Summary: "Globalisation once more" by Deepak Nayyar
globalisation, migration, labour, capital
Thursday, September 19, 2002 01:45 GMT
Globalisation is not new: 1870-1914 was another phase of intense integration of world economy. What can we learn from historical parallel?
Striking parallels in the conditions which brought about both phases.
-- In C19 there were almost no restrictions on movement of goods, capital and labour across national boundaries. Since 1950s there has been progressive dismantling of barriers to international economic transactions once again.
-- Advent of new efficient and predictable modes of international travel and communication (steamship, railway and telegraph in C19).
-- Foundations for new kinds of internationally-integrated production (as opposed to craft economy).
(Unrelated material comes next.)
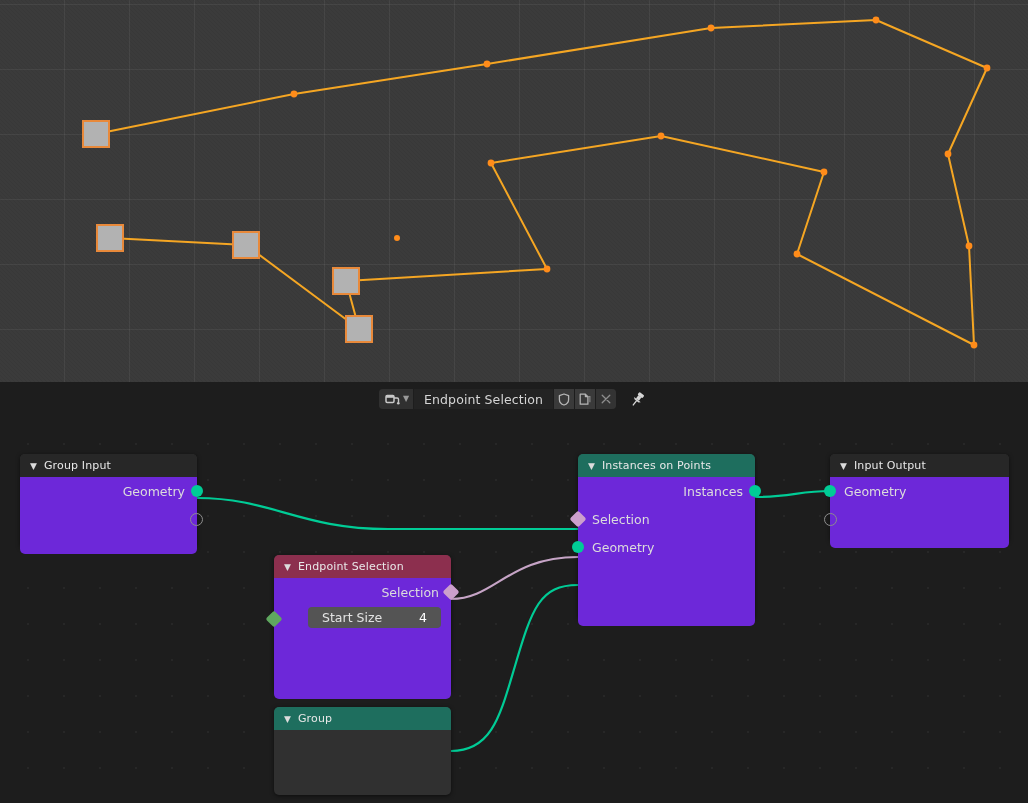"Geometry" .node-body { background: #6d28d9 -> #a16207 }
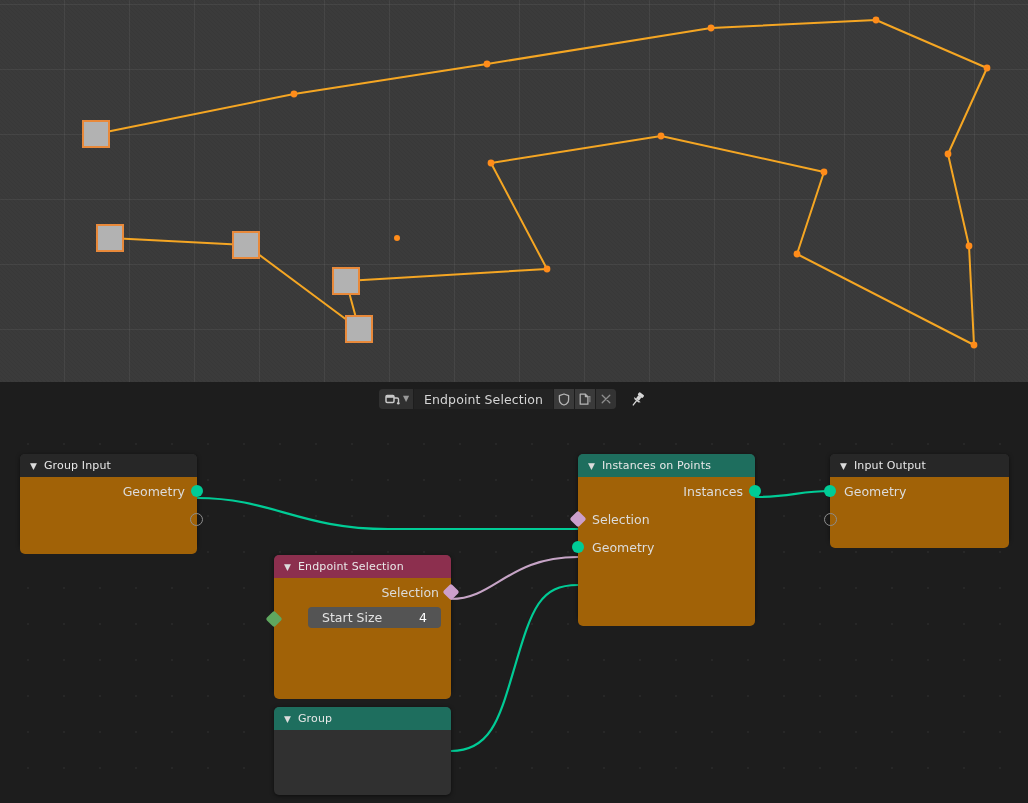"Start Size" .value-field { margin-left: 24px -> none }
In C19-early C20: assembly lines developed by Ford and management techniques developed by Taylor.
-- Dominant political power (Britain) with currency that guaranteed international exchange (pound sterling). US and dollar of course have now taken this role.
But fundamental differences also. These lie in sphere of movements of people across borders. C19 - no restrictions. Passports seldom needed and immigrants granted citizenship with ease. 1870-1914 - 50 million people left Europe of whom 2/3 went to USA, remaining 1/3 to Canada, Australia, NZ, South Africa, Argentina and Brazil. This figure is 1/8 total population of Europe in 1900. Some countries gave up 20% of their population.
Movement around empire also enormous. Following abolition of slavery in British Empire, 50 million people left India and China to work as labourers on mines, plantations and construction in LatinAmerica, the Caribean, Southern Africa, Southeast Asia etc. The destinations were mostly British, French, Dutch and German colonies that combined European capital with Asian labour for profit.
In latter phase of globalisation, since early 1970s, labour flows have been reduced to trickle by immigration laws. The present phase of globalisation has found substittues for labour mobility in the form of trade flows and and investment flows.
Idealogues like Jeffrey Sachs see C19 globalisation as the catalyst for global development and period of 1914-1970 as wasted decades. Current globalisation is unlocking future of world again - particularly for developing and formerly communist world.
"It needs to be emphasised that this normative and prescriptive view of globalisation is driven in part by ideology and in part by hope. It is certainly not borne out by history. For those who recall the development experience of the late 19th century, it should be obvious that the process of globalisation will not reproduce or replicate United States everywhere just as it did not reproduce or replicate Britain everywhere a century earlier."
C19 - most of gains accrued to imperial centres that exported capital and imported commodities. Some other countries like USA and Canada also gained. Income gap between richest and poorest countries *within Europe* was 3:1 in 1820 and 11:1 in 1913. Experience for poorer countries still of course worse. In some of the most open economies of the world - India, China and Indonesia - there was industrial and economic regression during this period. These countries had some of the lowest tarrifs in the world and were the largest recipients of foreign investment.
The reality of this later phase of globalisation has been similar. 1970s-90s world economy diverged, not converged. Poverty is much greater problem than during the 'managed' period of capitalism - 1940s to 70s. Why?
-- Trade liberalisation made labour market more difficult for unskilled labour. Labour has lost share of capital nearly everywhere. Tax reforms and mobility of capital compared to labour emphasised this.
--Financial markets demand near-zero inflation. Fiscal policy is geared towards this at the expense of economic growth and employment.
-- Excess supply of labour depressing wages.
-- Consolidation of market power in hands of global firms.
--Competition between states for investment leading to 'race to the bottom'.
Late 1990s top 20% of world owned 86% of wealth; bottom 20% 1%. Wealth ratio was 32:1 in 1970s and 74:1 in 1997. Many countries have been entirely left out of the global market with no access to capital, markets etc while facing stiff competition from abroad.
In addition to these bare facts, the high visibility of the lifestyles of those who have enjoyed the fruits of this process creates additional stress for those who have not. Some seek to achieve a similar life through crime and violence. Some seek refuge in ethnic identities, cultural chauvinism or religious fundamentalism. Globalisation erodes social stability and thus provokes social tensions within countries in same way as in late C19.
"The fundamental objective should be to ensure decent living conditions for people - ordinary people - as the welfare of humankind is the essence of development. The quest for a more equitable distribution of income, wealth and power between countries will have to be an integral part of any attempt to move from a world economy to a world community."